Trauma & Phobias

Treating Trauma & Phobias 

Have you ever wanted to do something profoundly, but you simply couldn’t? It’s like your body says yes, but your mind won’t let you move. These are some of the feelings that come with trauma & phobias. These mental hindrances limit the activities we can perform, but what if I told you that you could break through these mental hindrances? With our therapy protocol you could remove your trauma & phobias and live life to its fullest.

A Phobia can be described as a persistent and irrational fear or dread of performing an activity or object when individuals have any phobia express a strong desire to avoid a specific situation, activity, or object. A Phobic response to a stimulus is a learned response, we are born with just two fears. the fear of falling and loud noises, everything else is a learnt response and so, as we aren’t born with any particular phobias, but we develop them as we grow, and they affect us differently. To some individuals, phobias can be paralyzing, and in others, it can kickstart high levels of anxiety. Phobias can exist in the lives of people who would otherwise be mentally and emotionally stable.

Trauma can happen to anyone or be caused by any number of events. Experiencing the loss of a family member or personal relationships, the loss of a job, divorce, assault, natural disasters, domestic violence and more can result in various types of trauma. Trauma can affect a person of any age, social or economic demographic, from children, working adults to the elderly. If left untreated, a person may develop problems such as depression, posttraumatic stress disorder, anxiety and more which affects their ability to function later in life. Trauma will deeply affect a person’s mental health, and a poor one may result in personal and financial hardships to lifelong health issues. At worst, it can result in addiction, destructive behaviour and suicidality. 

Phobias can be seen as symptoms or as a long-term consequence of PTSD. Even if the PTSD is gone, a phobia can remain as a reaction to a stimulus that reflects danger. Many phobias are irrational because the memory of what caused the fear in the first place didn’t get stored completely; only something about it kept stored in the right amygdala as a reminder of something threatening and undesirable. That’s why phobias are defined as irrational because they seem to come out of nowhere; but they always come from some previous negative experience, either traumatizing or very scary.

Trauma is a whole injury that is not as selective as a phobia. In that sense, phobias are more adaptive than trauma. Trauma (PTSD or C-PTSD) is maladaptive since it affects so many processes of the system’s functioning. It has the negative valence of bad memories in the right amygdala as well, but it also affects other parts of the brain. Phobias can also be symptoms of traumatization and of trauma since they carry avoidance as PTSD does, but PTSD has many other symptoms that people with phobias don’t present. Phobias can be part of other consequences of PTSD or C-PTSD, or can present alone without PTSD.

 

 

How Can Our Therapy Help You?

We use a combination and sometimes all of the techniques which include Thought Field Therapy, VCART ( Visual Coding And Reprocessing Technique using strobe lighting ) NLP and sometimes Hypnotherapy to treat Phobias and anxiety disorders successfully. 

Trauma and Phobias get stuck in the brain, that’s why something that happened years ago you can still feel when its triggered, it will feel like it is happening in the now.
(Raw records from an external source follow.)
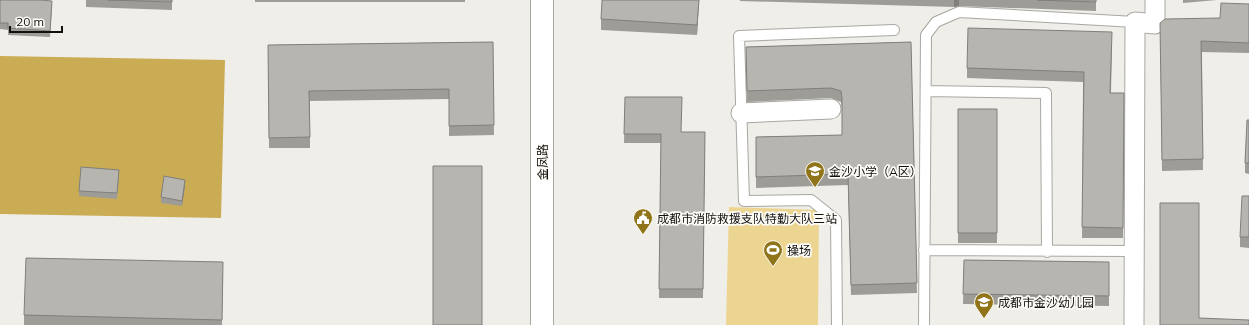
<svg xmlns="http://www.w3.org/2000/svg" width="1249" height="325" viewBox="0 0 1249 325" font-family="Mulish,'Noto Sans SC',sans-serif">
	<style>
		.green { fill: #ecd491 }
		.forest { fill: #caac55 }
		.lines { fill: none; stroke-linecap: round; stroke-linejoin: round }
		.lane-casing { stroke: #a8a7a2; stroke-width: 12 }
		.street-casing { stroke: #a8a7a2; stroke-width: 21 }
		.secondary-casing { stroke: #a8a7a2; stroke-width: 24 }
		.lane { stroke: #fff; stroke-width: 10 }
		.street { stroke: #fff; stroke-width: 19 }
		.secondary { stroke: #fff; stroke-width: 22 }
		.wall { fill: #9d9c97 }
		.shaded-wall { fill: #807f7b }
		.building { fill: #b7b5b0; stroke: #807f7b }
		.labels { text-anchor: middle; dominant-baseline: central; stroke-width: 3.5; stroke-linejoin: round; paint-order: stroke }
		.street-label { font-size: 12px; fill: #121110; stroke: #fdfbf6 }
		.poi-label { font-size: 12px; fill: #121110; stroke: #fdfbf6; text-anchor: start }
	</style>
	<rect width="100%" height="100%" fill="#f0eee9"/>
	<path class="green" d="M729 207 819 210 818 325H726Z"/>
	<path class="forest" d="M0 56 225 60 221 218 0 214Z"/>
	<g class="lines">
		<defs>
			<path id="lane" d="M926 91 1046 93 1047 252
				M924 250 1134 251
				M837 325 836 220 811 200 744 201 739 36 894 30
				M924 325 926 35 936 22 959 12 1135 22"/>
			<path id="street" d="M741 113 831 109
				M1134 325 1135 22 1155 24V0"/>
			<path id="secondary" d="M542 325V0"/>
		</defs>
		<use href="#lane" class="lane-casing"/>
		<use href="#street" class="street-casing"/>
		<use href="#secondary" class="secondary-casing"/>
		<use href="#lane" class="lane"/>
		<use href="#street" class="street"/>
		<use href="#secondary" class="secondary"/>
	</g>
	<path class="wall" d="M0 0 52 7 50 37 8 35V30L0 29Z
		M86 0H172V10L86 7Z
		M255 0H465V2H255Z
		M699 0 697 35 601 30V19Z
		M740 0H1096V11L959 6 954 7 740 1Z
		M1183 0H1217L1183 3Z
		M1249 4V53L1202 52 1203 170 1162 171 1160 23 1220 18Z
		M493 42 494 135 449 136V99L310 101V148H269L268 45Z
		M911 42 917 293 851 295 848 185 756 188V137L842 135V108L841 102 831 98 747 102 746 47Z
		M1112 43 1111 93H1124L1123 238H1082L1083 82 967 78V68Z
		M625 97 682 132H705L703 298H659L661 143H624Z
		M958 109H997V243H958Z
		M1249 120V174L1245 173V163Z
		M119 175 117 199 79 196V191Z
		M185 185 182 206 161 203V197Z
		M1249 196V248L1240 247V237Z
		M964 260 1109 262V306L963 304Z
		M223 273 222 325H24V315Z"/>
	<path class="shaded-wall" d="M699 0 697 35V25Z
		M954 0H959V6L954 7Z
		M185 180V185L182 206V201Z"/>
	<path class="building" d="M0 0H40L52 1 50 31 8 28V23H0Z
		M108 0H172V2Z
		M602 0H699L697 25 601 19Z
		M1037 0H1096V2Z
		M1221 3 1249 4V43L1201 41 1203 159 1162 160 1160 23 1165 19 1220 18Z
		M968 28 1112 32 1110 93H1124L1123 228 1082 227 1084 72 967 68Z
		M493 42 494 125 449 126V89L309 91 310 137 269 138 268 45Z
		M911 42 917 283 851 285 848 174 756 177V137L842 135V98L841 91 831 88 747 91 746 47Z
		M625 97H682L681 132H705L703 289H659L661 134H624Z
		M958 109H997V233H958Z
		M1247 120H1249V163H1245Z
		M433 166H482V325H433Z
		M81 167 119 170 117 193 79 191Z
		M164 176 185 180 182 201 161 197Z
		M1242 196H1249V237H1240Z
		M1160 203H1199V318L1249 320V325H1160Z
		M26 258 223 262 222 320 24 315Z
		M964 260 1109 262V296L963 294Z"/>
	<defs>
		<symbol id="school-pin" viewBox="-11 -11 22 30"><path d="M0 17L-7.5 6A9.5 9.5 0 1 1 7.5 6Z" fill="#907419" stroke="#fdfbf6"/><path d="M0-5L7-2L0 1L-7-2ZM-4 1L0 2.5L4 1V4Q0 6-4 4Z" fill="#fff"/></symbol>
		<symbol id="civic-pin" viewBox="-11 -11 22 30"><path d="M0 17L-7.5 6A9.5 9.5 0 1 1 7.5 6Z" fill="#907419" stroke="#fdfbf6"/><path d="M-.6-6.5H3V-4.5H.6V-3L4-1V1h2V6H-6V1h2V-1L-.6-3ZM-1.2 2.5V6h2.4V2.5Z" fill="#fff"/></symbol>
		<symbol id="stadium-pin" viewBox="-11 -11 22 30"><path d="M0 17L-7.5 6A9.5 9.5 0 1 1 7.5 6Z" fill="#907419" stroke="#fdfbf6"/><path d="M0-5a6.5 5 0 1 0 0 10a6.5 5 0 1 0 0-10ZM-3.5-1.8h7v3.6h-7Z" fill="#fff"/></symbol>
	</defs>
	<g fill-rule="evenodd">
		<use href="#school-pin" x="804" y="160" width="22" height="30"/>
		<use href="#civic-pin" x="632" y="207" width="22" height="30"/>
		<use href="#stadium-pin" x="762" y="239" width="22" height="30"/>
		<use href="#school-pin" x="973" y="291" width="22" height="30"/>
	</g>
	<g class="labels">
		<g class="street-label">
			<text transform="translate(542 162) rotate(-90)">金凤路</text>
		</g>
		<g class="poi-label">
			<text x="829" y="171">金沙小学（A区）</text>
			<text x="657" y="218">成都市消防救援支队特勤大队三站</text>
			<text x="787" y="250">操场</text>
			<text x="998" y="302">成都市金沙幼儿园</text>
		</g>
	</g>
	<path d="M10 26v6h52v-6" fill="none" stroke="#121110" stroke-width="2"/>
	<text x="16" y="26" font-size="12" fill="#121110" stroke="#fdfbf6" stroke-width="3" paint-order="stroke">20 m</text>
</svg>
Everything that happens in our day goes into the righthand side Amygdala then, through the process of REM at night, all our experiences are processed across to the left hand Amygdala where our experiences fade away without hardly any emotional attachment. However, if your brain experiences an event as a threat then it gets stuck in the Anterior Cingulate Cortex part of the brain (The sorting office part) and therefore isn’t processed, causing trauma or phobia.

 

Causes of Phobias

Phobias are strictly a matter of the mind, but they rarely have a single cause. When developing a certain phobia, there could be several factors involved. Phobias could be developed due to a traumatic event or a bad experience that makes the brain want to protect the body from such experiences in the future. Phobias could also be a learned response. Genetics and mental health conditions also influence the type and degree of phobias an individual develops. 

Most people that have a phobia will usually recognize their fear or phobia as being unrealistic or irrational. However, they still find themselves unable to face or confront it. When a person with a phobia actually encounters or even thinks about being in the presence of the object or situation that he/she fears, he/she experiences immediate anxiety. 

Classic physical symptoms of a phobic response are a racing heart, trembling, excess sweating, shortness of breath, maybe some chest or abdominal discomfort, and emotionally there can be an intense fear of losing control, maybe a feeling like they are going to faint, and fear of total embarrassment. 

Many people that have a phobia will tend to build their whole life around it. When this limits a person’s ability to enjoy life, it is time to seek professional help.